Leading Indicators | BoE’s conundrum persists as labour markets remain robust

Discover key economic and financial metrics, and what to look out for in the week ahead
Written By:
William Matthews, Knight Frank
2 minutes to read

Here we look at the leading indicators commodities, trade, equities and more. in the world of economics. Download the dashboard for in-depth analysis into commodities, trade, equities and more.

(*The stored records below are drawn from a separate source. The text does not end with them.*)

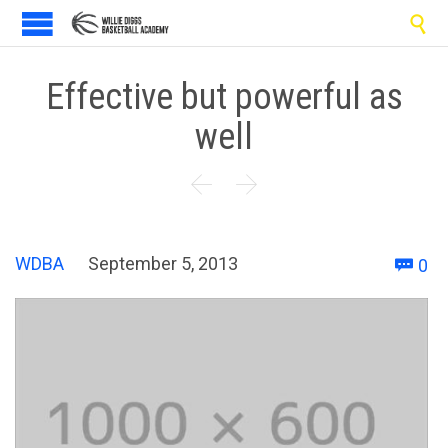

Effective but powerful as
well


C
WDBA
September 5, 2013
0

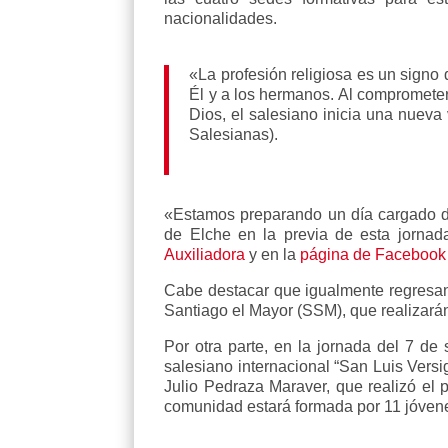
nacionalidades.
«La profesión religiosa es un signo
Él y a los hermanos. Al comprometer
Dios, el salesiano inicia una nueva
Salesianas).
«Estamos preparando un día cargado de
de Elche en la previa de esta jornad
Auxiliadora
y en la
página de Facebook 
Cabe destacar que igualmente regresan 
Santiago el Mayor (SSM), que realizarán
Por otra parte, en la jornada del 7 de
salesiano internacional “San Luis Versi
Julio Pedraza Maraver, que realizó el 
comunidad estará formada por 11 jóven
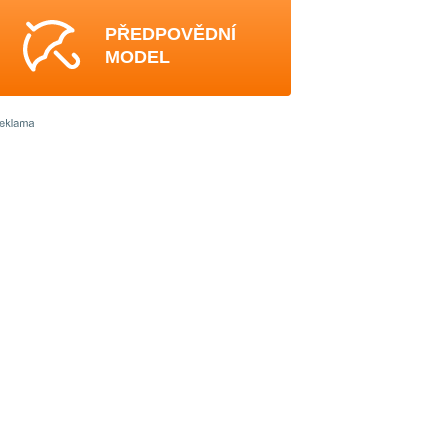
PŘEDPOVĚDNÍ
MODEL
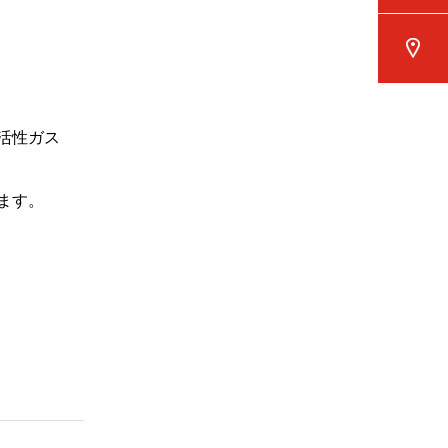
！
活性ガス
ます。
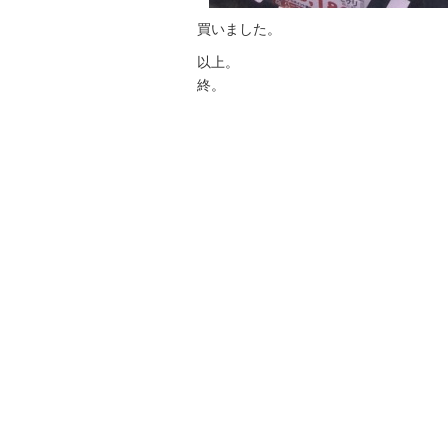
買いました。
以上。
終。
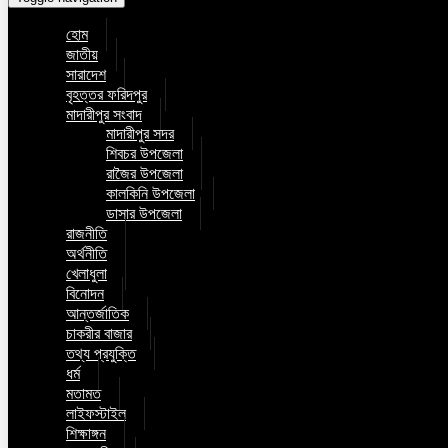
হোম
জাতীয়
সারাদেশ
বৃহত্তর ফরিদপুর
মাদারীপুর সংবাদ
মাদারীপুর সদর
শিবচর উপজেলা
রাজৈর উপজেলা
কালকিনি উপজেলা
ডাসার উপজেলা
রাজনীতি
অর্থনীতি
খেলাধুলা
বিনোদন
আন্তর্জাতিক
চাকরীর বাজার
তথ্য প্রযুক্তি
ধর্ম
মতামত
লাইফস্টাইল
শিক্ষাঙ্গন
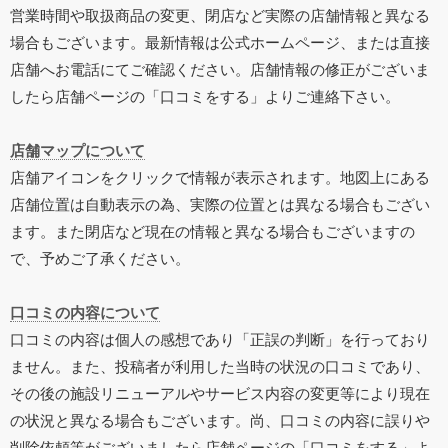
営業時間や取扱商品の変更、閉店など実際の店舗情報と異なる
場合もございます。最新情報は公式ホームページ、または直接
店舗へお電話にてご確認ください。店舗情報の修正がございま
したら店舗ページの「口コミをする」よりご連絡下さい。
店舗マップについて
店舗アイコンをクリックで情報が表示されます。地図上にある
店舗位置は自動表示の為、実際の位置とは異なる場合もござい
ます。また閉店など現在の情報と異なる場合もございますの
で、予めご了承ください。
口コミの内容について
口コミの内容は個人の感想であり「正誤の判断」を行っており
ません。また、投稿者が利用した当時の状況の口コミであり、
その後の施設リニューアルやサービス内容の変更等により現在
の状況と異なる場合もございます。尚、口コミの内容に誤りや
削除依頼等がございましたら店舗ページの「口コミをする」よ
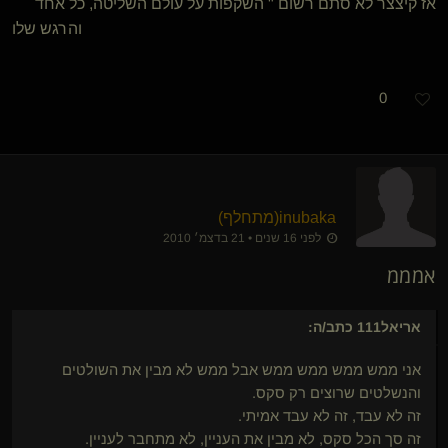
אז קיצצר לא סתם רשום " השקפות על עולם השליטה, כל אחד
והרגש שלו
0
inubaka​(מתחלף)
לפני 16 שנים • 21 בדצמ׳ 2010
אמממ
אריאל111
כתב/ה:
אני ממש ממש ממש ממש אבל ממש לא מבין את השולטים
והנשלטים שרוצים רק סקס.
זה לא עבד, זה לא עבד אמיתי.
זה סך הכל סקס, לא מבין את העניין, לא מתחבר לעניין.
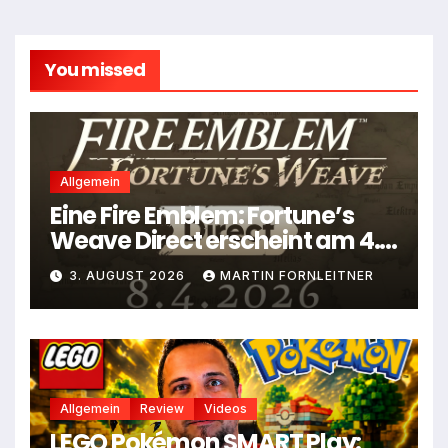
You missed
Allgemein
Eine Fire Emblem: Fortune’s
Weave Direct erscheint am 4.
August
3. AUGUST 2026
MARTIN FORNLEITNER
Allgemein
Review
Videos
LEGO Pokémon SMART Play:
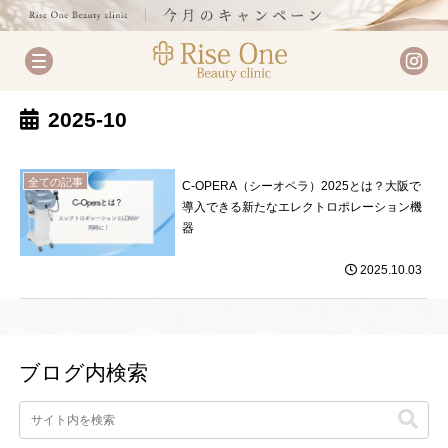
2025-10
全ての記事
C-OPERA（シーオペラ）2025とは？大阪で
導入できる新たなエレクトロポレーション機
器
2025.10.03
ブログ内検索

LABOUR MARKET MAINTAINS PRESSURE ON BOE

The UK unemployment rate lifted by 0.2ppts to 4.0% in the three months to May 2023, above expectations of 3.8%, however, remaining below the long-term average of 6.7%. Meanwhile, UK employees' average regular pay (excl. bonuses) grew by +7.3% over the same period, equalling its highest level on record. This follows yesterday's comments by the Bank of England (BoE) governor Andrew Bailey and Chancellor Jeremy Hunt, who called for wage restraint, as they noted that high wages were impacting the UK’s fight against inflation. Indeed, pressure remains on the BoE to continue tightening its monetary policy. Money markets are now pricing in an interest rate of 6.5% by March, while economists anticipate the base rate to peak between 5.25% and 5.75%, depending on the forecast house. But the UK is not alone. It is widely expected that the US Federal Reserve will resume its rate hiking cycle in July with a 25bps increase, bringing the target range to 5.25% - 5.50%.

RECESSION AHEAD?

The UK gilt curve is currently the most inverted it has been since June 2000, with the 2-year gilt yield 90+bps above the 10-year gilt yield. The 10-year gilt is at its highest level since October 2008 at 4.68%, while the 2-year gilt is at levels last seen in June 2008 at 5.38%. In the US, an inverted yield curve is a reliable indicator of an impending recession; however, it is less telling in the UK. An inverted US yield curve has preceded every US recession since the 1960s with just one ‘false positive’. In contrast, in the UK, it has preceded three out of four recessions since the 1980s but also predicted two ‘recessions’ that didn’t transpire. While some think that a modest recession could occur this year given the majority of the drag from higher interest rates is yet to be felt, consensus is still for modest growth in both 2023 (+0.1%) and 2024 (+0.8%).

FLIGHT TO QUALITY

Our analysis of London office leasing data between 2018 and 2023 (YTD), demonstrates the shift towards more efficient buildings. The proportion of London office take-up with an EPC rating of C or above has risen from half in 2018 to almost three-quarters in 2023 thus far. More than 40% of London office leases in 2023 (YTD) have been for EPC-rated A or B buildings, up from 21% in 2018 and 37% in 2022. Not only are occupiers demanding better space, but they are also willing to lease them for longer. Over the past five years, the highest EPC rating, A, corresponds to an average lease length of 8.93 years, the longest among all ratings. Meanwhile, the average lease length for buildings with EPC ratings C, D, and E range from 6.21 to 6.69 years.